- STATED PROBLEM:
Copy the data word for word, from the line that contains "longitude: 149.9266" through the last line of the data.

- RECORDED DATA:

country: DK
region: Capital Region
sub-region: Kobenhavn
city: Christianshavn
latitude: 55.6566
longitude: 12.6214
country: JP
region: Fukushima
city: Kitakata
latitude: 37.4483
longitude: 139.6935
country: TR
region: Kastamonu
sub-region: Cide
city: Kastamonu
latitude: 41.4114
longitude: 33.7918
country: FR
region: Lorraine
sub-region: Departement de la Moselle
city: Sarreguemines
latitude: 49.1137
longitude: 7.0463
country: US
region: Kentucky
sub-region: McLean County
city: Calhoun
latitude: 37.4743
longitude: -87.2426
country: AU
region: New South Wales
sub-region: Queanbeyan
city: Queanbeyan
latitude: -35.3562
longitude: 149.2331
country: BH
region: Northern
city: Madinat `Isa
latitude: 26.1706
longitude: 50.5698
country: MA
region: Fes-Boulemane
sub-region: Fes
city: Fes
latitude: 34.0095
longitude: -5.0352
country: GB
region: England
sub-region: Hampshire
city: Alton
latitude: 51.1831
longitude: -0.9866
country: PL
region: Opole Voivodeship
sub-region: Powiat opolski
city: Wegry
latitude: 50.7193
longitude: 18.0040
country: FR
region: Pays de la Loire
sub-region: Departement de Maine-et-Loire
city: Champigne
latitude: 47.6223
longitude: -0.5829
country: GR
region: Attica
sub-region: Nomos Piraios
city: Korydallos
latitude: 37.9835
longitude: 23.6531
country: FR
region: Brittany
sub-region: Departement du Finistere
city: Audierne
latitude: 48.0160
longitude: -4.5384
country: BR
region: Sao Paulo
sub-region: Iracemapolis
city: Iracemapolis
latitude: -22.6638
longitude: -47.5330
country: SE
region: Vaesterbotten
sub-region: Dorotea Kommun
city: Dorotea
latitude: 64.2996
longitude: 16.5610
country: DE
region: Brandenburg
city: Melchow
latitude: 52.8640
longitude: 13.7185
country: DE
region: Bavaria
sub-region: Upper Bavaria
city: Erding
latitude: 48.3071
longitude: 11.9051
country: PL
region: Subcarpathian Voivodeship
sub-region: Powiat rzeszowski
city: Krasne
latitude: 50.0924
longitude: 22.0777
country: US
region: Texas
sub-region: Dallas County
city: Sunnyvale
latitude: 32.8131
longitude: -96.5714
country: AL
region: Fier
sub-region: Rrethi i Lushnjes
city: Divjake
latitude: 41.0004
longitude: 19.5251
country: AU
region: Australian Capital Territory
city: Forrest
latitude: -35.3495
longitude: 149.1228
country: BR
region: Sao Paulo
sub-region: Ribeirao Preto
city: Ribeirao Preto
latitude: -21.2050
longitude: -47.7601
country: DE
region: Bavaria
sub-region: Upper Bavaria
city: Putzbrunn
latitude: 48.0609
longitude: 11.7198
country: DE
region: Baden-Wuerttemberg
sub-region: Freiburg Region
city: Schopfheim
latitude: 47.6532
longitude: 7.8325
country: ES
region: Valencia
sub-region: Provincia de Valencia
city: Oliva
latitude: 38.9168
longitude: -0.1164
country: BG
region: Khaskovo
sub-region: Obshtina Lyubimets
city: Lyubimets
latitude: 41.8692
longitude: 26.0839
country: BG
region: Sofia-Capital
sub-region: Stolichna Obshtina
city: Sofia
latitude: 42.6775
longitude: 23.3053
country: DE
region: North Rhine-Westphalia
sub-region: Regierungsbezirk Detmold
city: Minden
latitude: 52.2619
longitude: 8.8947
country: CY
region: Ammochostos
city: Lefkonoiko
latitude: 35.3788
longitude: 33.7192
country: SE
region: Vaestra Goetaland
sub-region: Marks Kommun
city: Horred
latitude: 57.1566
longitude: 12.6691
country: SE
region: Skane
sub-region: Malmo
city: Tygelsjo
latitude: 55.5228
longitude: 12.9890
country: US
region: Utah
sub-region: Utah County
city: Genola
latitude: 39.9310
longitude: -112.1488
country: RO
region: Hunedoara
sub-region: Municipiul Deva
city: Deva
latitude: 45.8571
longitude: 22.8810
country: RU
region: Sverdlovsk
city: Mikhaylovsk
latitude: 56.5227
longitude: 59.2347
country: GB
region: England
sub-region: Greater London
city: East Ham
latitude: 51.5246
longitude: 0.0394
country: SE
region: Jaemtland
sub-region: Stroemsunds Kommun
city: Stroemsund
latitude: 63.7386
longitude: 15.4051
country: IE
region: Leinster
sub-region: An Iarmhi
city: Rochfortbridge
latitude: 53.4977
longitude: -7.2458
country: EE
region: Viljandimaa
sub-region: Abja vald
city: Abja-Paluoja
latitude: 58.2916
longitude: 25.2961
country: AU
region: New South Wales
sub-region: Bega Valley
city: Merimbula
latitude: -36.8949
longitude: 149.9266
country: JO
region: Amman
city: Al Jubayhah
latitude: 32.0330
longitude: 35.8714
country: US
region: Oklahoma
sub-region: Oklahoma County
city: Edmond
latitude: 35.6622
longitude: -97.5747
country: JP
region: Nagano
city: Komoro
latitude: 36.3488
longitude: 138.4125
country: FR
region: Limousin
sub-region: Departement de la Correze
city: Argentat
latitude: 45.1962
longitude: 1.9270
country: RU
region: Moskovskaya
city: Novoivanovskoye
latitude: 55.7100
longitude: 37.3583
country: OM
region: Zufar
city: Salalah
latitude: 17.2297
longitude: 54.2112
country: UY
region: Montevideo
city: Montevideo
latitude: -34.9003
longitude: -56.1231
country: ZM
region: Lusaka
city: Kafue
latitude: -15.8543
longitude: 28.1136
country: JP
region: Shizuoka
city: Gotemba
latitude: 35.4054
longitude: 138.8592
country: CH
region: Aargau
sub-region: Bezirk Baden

- CORRECT ANSWER:
longitude: 149.9266
country: JO
region: Amman
city: Al Jubayhah
latitude: 32.0330
longitude: 35.8714
country: US
region: Oklahoma
sub-region: Oklahoma County
city: Edmond
latitude: 35.6622
longitude: -97.5747
country: JP
region: Nagano
city: Komoro
latitude: 36.3488
longitude: 138.4125
country: FR
region: Limousin
sub-region: Departement de la Correze
city: Argentat
latitude: 45.1962
longitude: 1.9270
country: RU
region: Moskovskaya
city: Novoivanovskoye
latitude: 55.7100
longitude: 37.3583
country: OM
region: Zufar
city: Salalah
latitude: 17.2297
longitude: 54.2112
country: UY
region: Montevideo
city: Montevideo
latitude: -34.9003
longitude: -56.1231
country: ZM
region: Lusaka
city: Kafue
latitude: -15.8543
longitude: 28.1136
country: JP
region: Shizuoka
city: Gotemba
latitude: 35.4054
longitude: 138.8592
country: CH
region: Aargau
sub-region: Bezirk Baden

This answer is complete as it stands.